My friends were both going to push for a lot of work from home. One of them lives 70 miles from the office, and the other one lives 85 miles away. Neither of these is an acceptable daily commute, especially for candidates with other options.
Both of the hiring managers made exceptions to allow predominantly work from home for both of the new employees. While the company prefers to have people in the office, they knew that they were going to lose both of these candidates if they weren’t flexible.
Culture is important
What is the company culture at your workplace? What do you like or dislike about it?
Thanks for your article. Culture is so important. I’m jealous of you working for a private company. I’ve worked for my company for 30 years, and it was private at the start(owned by a well know Texas billionaire). Then we went public(and he warned us how it would go) and became slaves to the stock market.
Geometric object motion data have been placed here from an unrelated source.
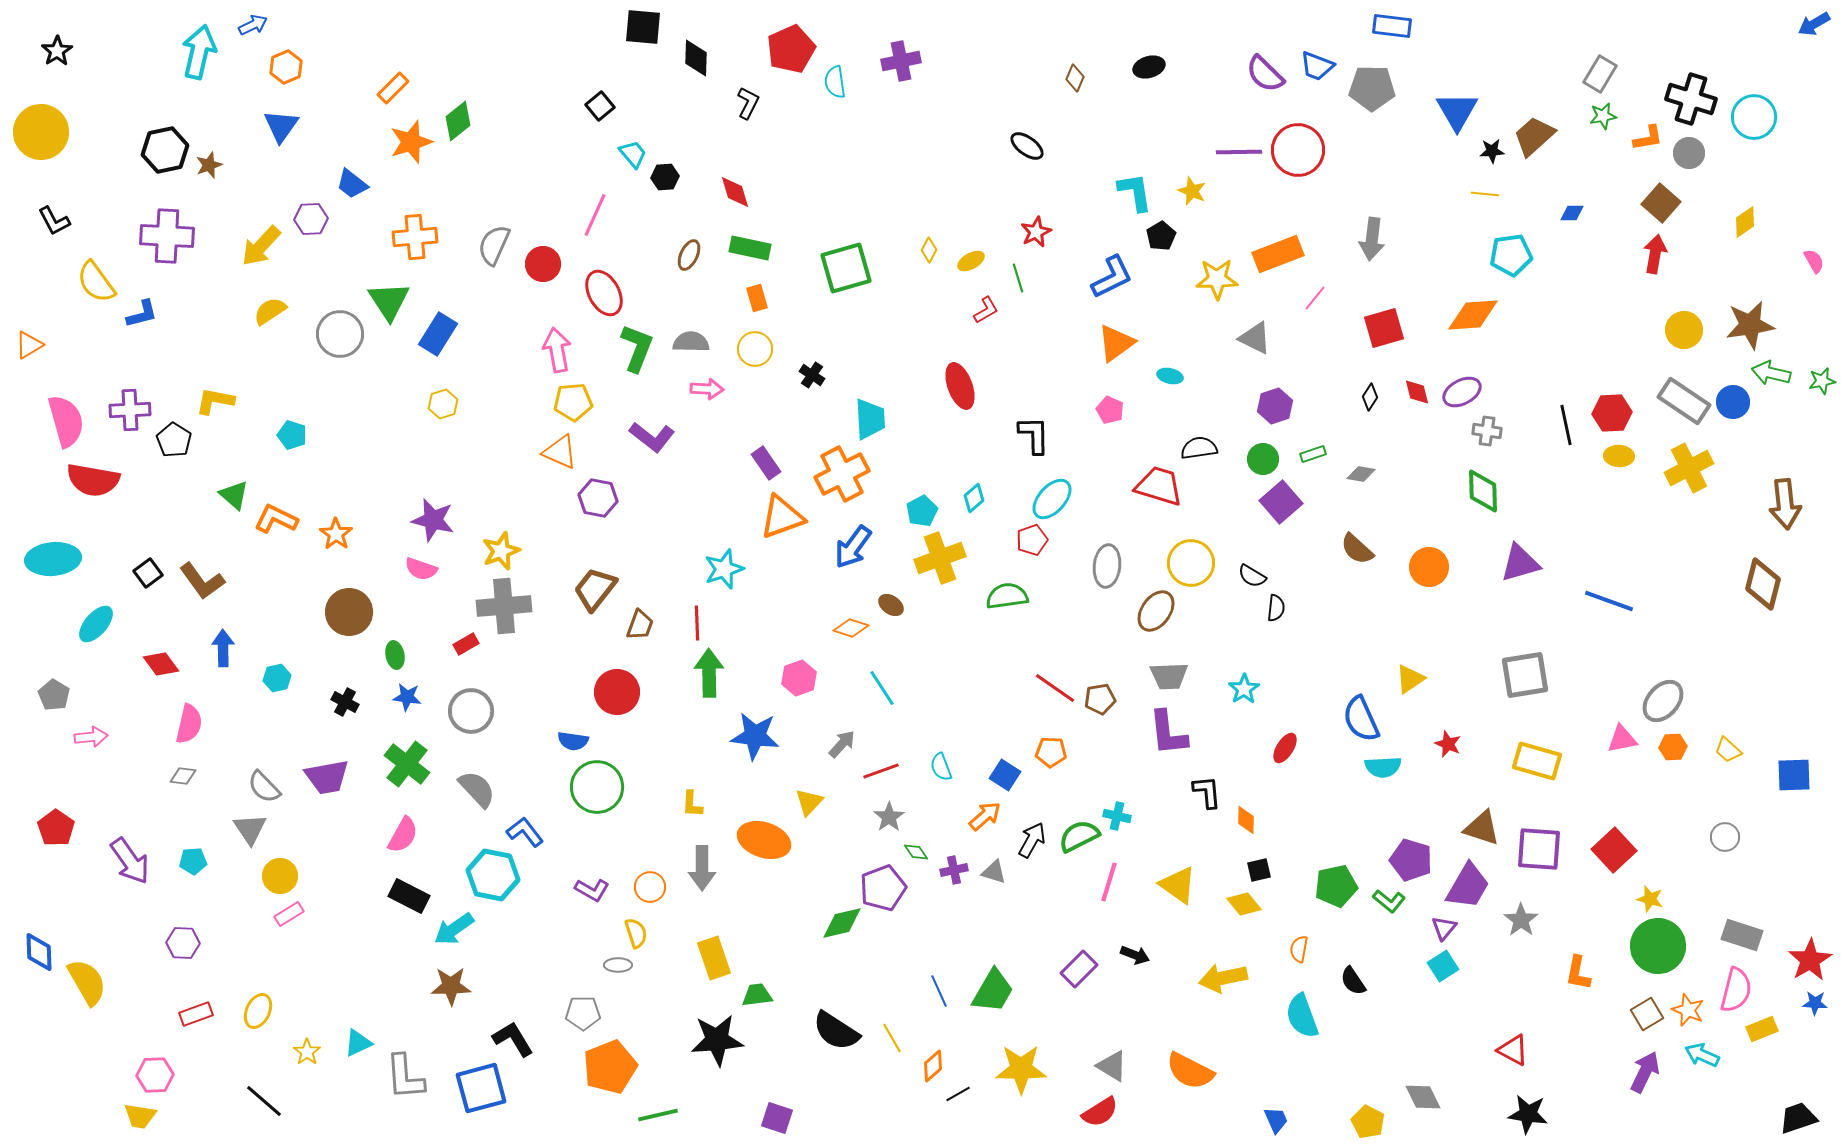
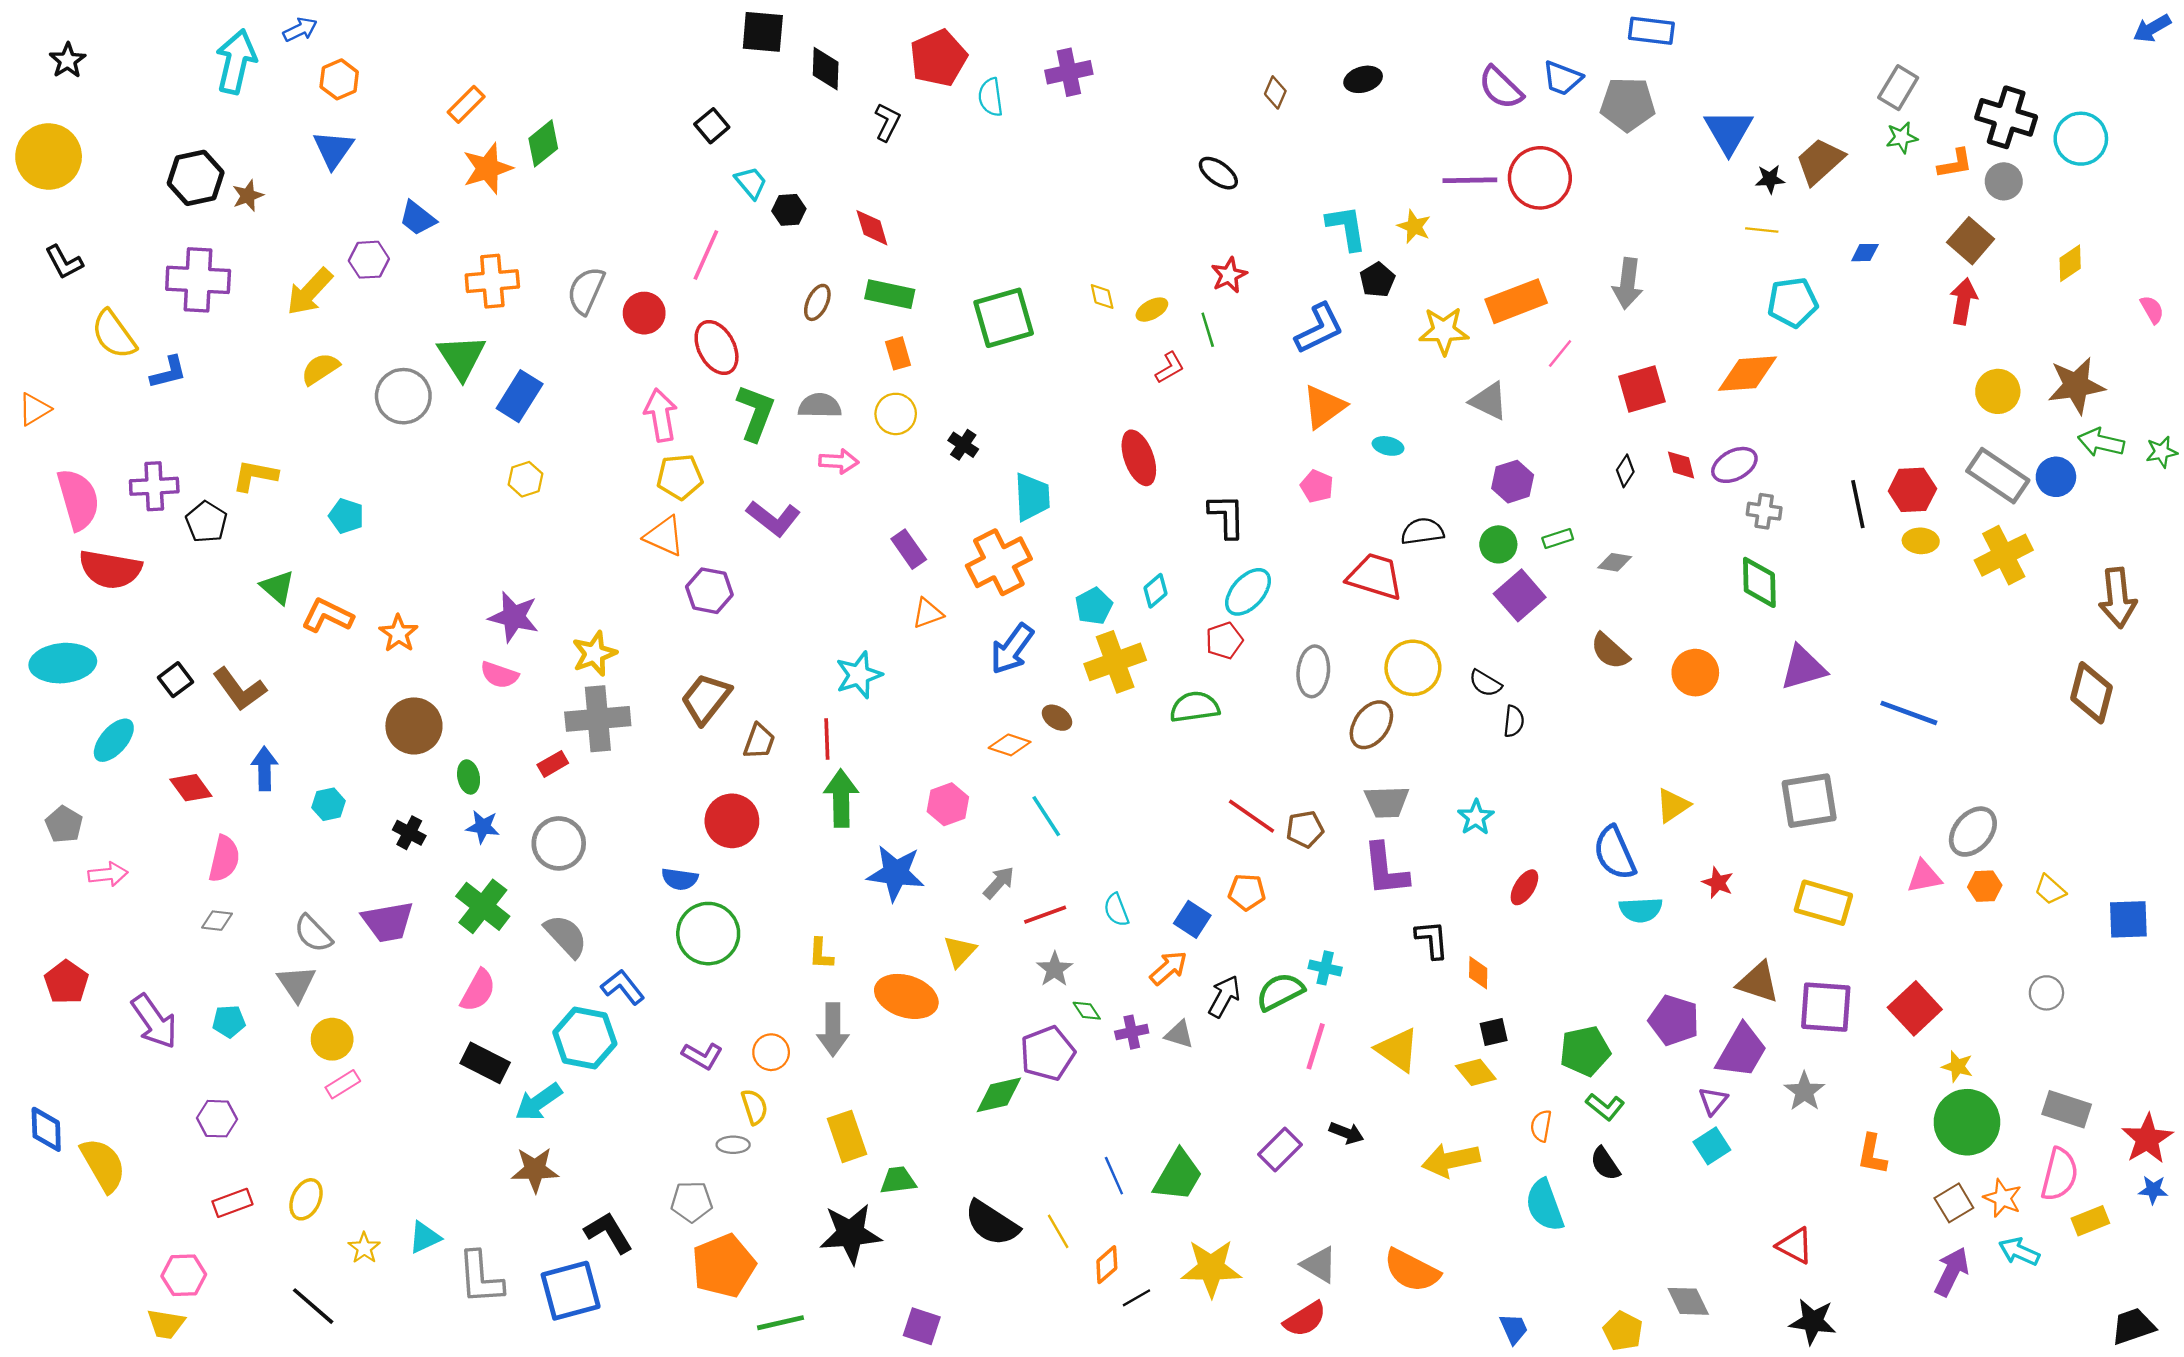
yellow diamond: (929, 250) -> (1102, 296), turned -40
orange triangle: (782, 517) -> (928, 613), size x0.6
green L-shape: (1389, 901) -> (1605, 1107), moved

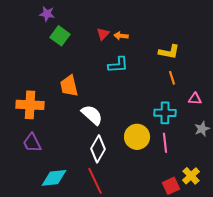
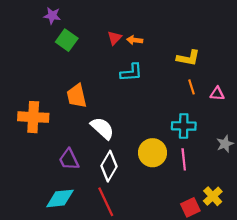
pink triangle: (195, 99) -> (217, 94), moved
purple trapezoid: (32, 143) -> (69, 159), moved

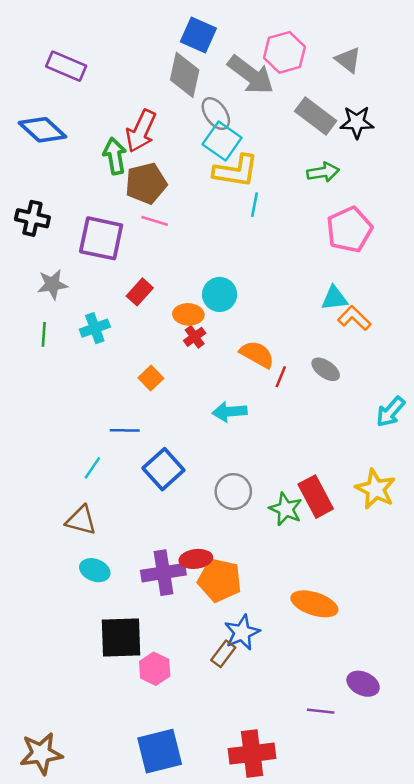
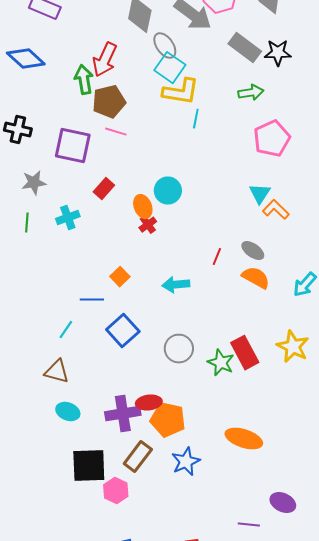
cyan triangle: (334, 298) -> (260, 194), turned -50
orange ellipse: (188, 314) -> (143, 207), turned 65
orange semicircle: (257, 354) -> (256, 278), moved
orange square: (151, 378) -> (120, 277), moved
brown rectangle: (223, 654) -> (138, 457), moved, size x1.4

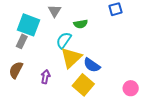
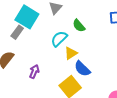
green semicircle: (81, 24) -> (79, 26), turned 48
yellow triangle: (71, 58) -> (71, 53), moved, size x0.6

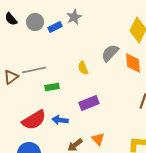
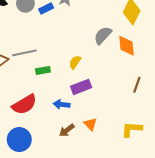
yellow semicircle: (83, 68) -> (75, 62), moved, turned 56
blue arrow: (60, 120) -> (62, 104), moved

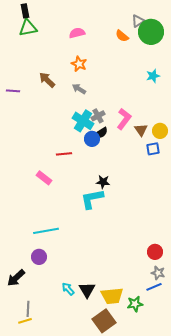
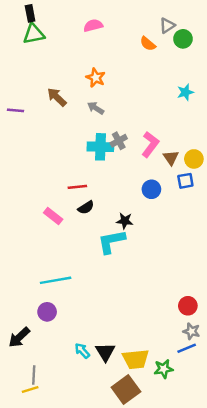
green circle: (151, 32) -> (183, 39), size x0.6
pink semicircle: (77, 33) -> (93, 25), moved
cyan cross: (83, 121) -> (100, 147), turned -30
black semicircle: (101, 133) -> (86, 207), moved
blue circle: (92, 139) -> (151, 189), moved

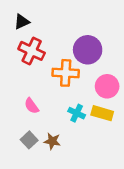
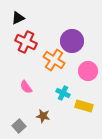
orange cross: (66, 73) -> (54, 60), turned 30
yellow rectangle: (102, 113) -> (84, 106), moved
gray square: (29, 140) -> (19, 126), moved

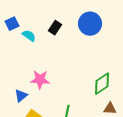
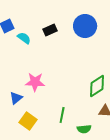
black rectangle: (55, 28) -> (50, 30), turned 32

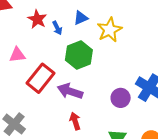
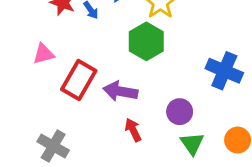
green hexagon: (79, 55) -> (146, 41), moved
purple circle: (121, 98) -> (180, 112), moved

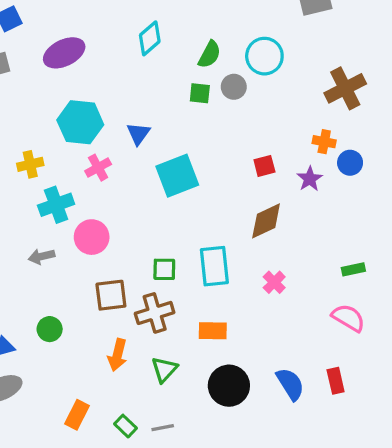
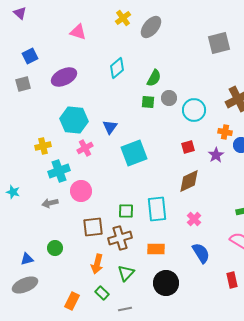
cyan circle: (264, 56) -> (194, 110), moved
blue semicircle: (290, 384) -> (201, 253), moved
green rectangle: (126, 426) -> (102, 293), moved

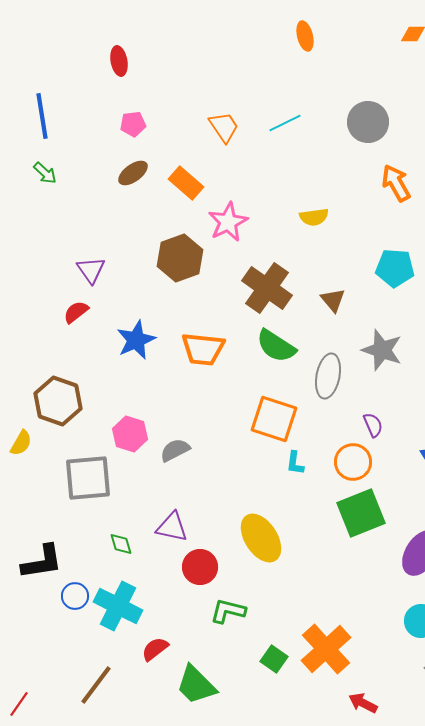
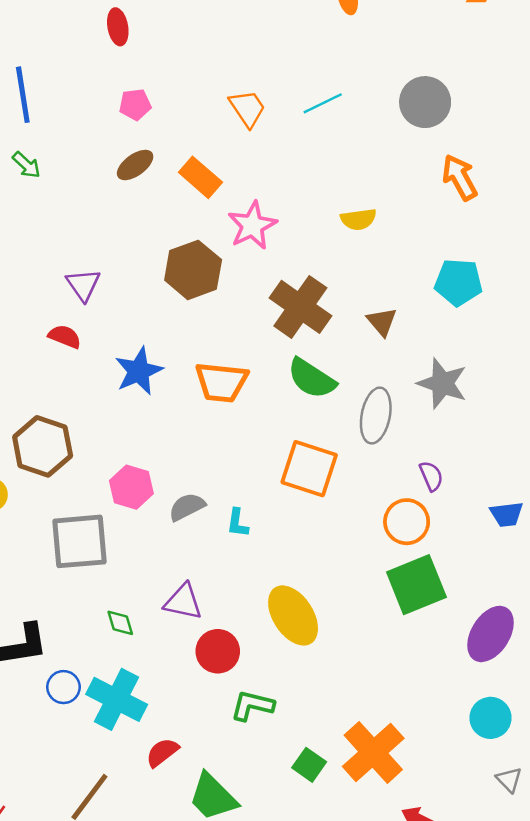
red semicircle: (76, 312) -> (65, 337), turned 60
cyan L-shape: (295, 463) -> (238, 523), moved

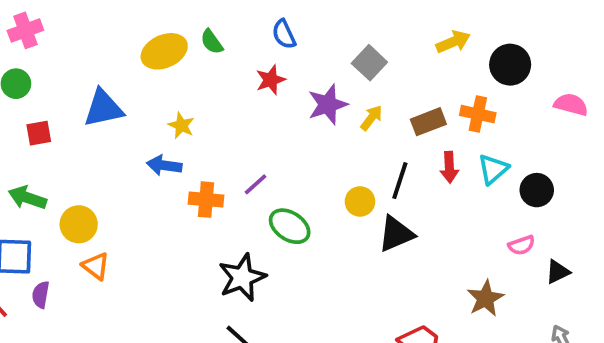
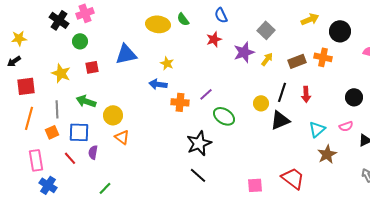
yellow ellipse: (164, 51) -> (158, 24), turned 30
red arrow: (449, 167) -> (306, 94), moved
cyan triangle: (493, 169) -> (317, 129), moved

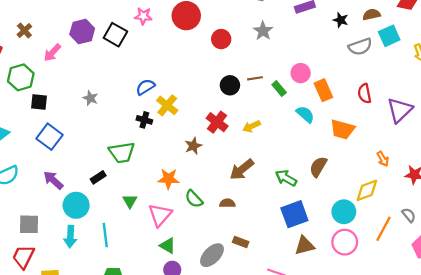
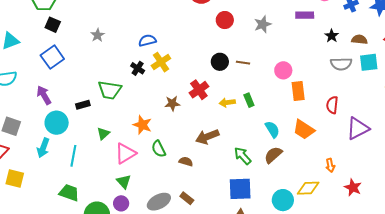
green rectangle: (279, 89) -> (249, 100), moved
cyan semicircle: (305, 114) -> (272, 129), moved

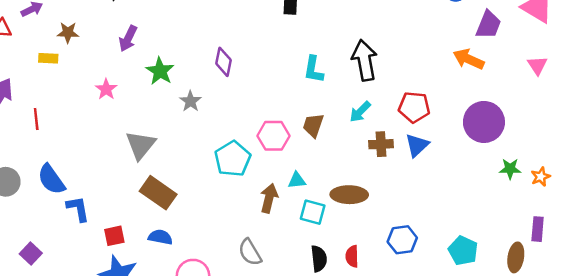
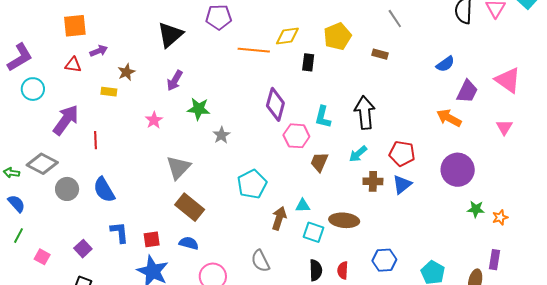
brown star: (68, 33) -> (126, 72), turned -30
purple diamond: (223, 62) -> (275, 104), moved, size x1.4
green star: (160, 71) -> (199, 109), turned -30
pink hexagon: (273, 136) -> (296, 136), moved
blue L-shape: (78, 209) -> (119, 232), moved

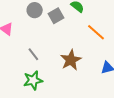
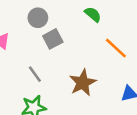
gray square: (56, 16) -> (53, 39), moved

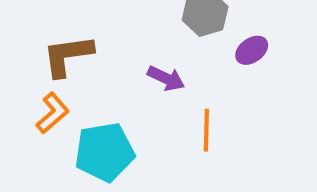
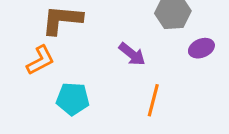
cyan pentagon: (105, 152) -> (73, 99), size x0.7

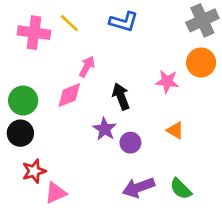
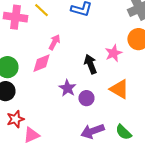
pink star: (167, 82) -> (113, 53), turned -30
black arrow: (121, 96) -> (90, 64), moved
orange triangle: (175, 130) -> (119, 89), size x1.5

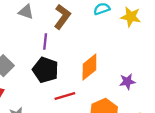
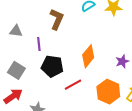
gray triangle: (26, 12) -> (16, 31), moved
purple line: (45, 41) -> (39, 44), moved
Then he sold us to another well known Texas billionaire and it got worse. We are now owned by another huge company and it’s worse still. The company culture is toxic, but my little niche isn’t terrible, pay is good, and I’m 100% wfh. But I’d take a 30% pay cut to be part of a better overall company culture.
I was thrilled to see an update from you, Kosmo. So glad your new position has worked out so well for you and you’ve been able to bring in a few of your former co-workers.
The company I worked for was family owned by a very kind and patient billionaire family. They were almost too kind at times and we pretty much never fired anyone as long as they were trying to do their job. Employees, including me, felt like we were part of the family. The seventy plus year old patriarch even rode a bicycle around the plant in the pre-dawn hours delivering donuts to all my union workers, can you imagine Elon doing that? Eventually they sold us to a very efficient Fortune 200 corporation that had a totally different culture. It was all about quarterly profits and stock price. It was like a professional football team. Loyalty was to the team, not to the player. If you lost a step or they found a better player, you were released, because that was what the team needed. I was running our company and that culture clash convinced me to retire early after just a handful of years with the new corporate overlords. I got paid much more, that was nice, but it just wasn’t as much fun in that culture that did not value individuals like our previous owners.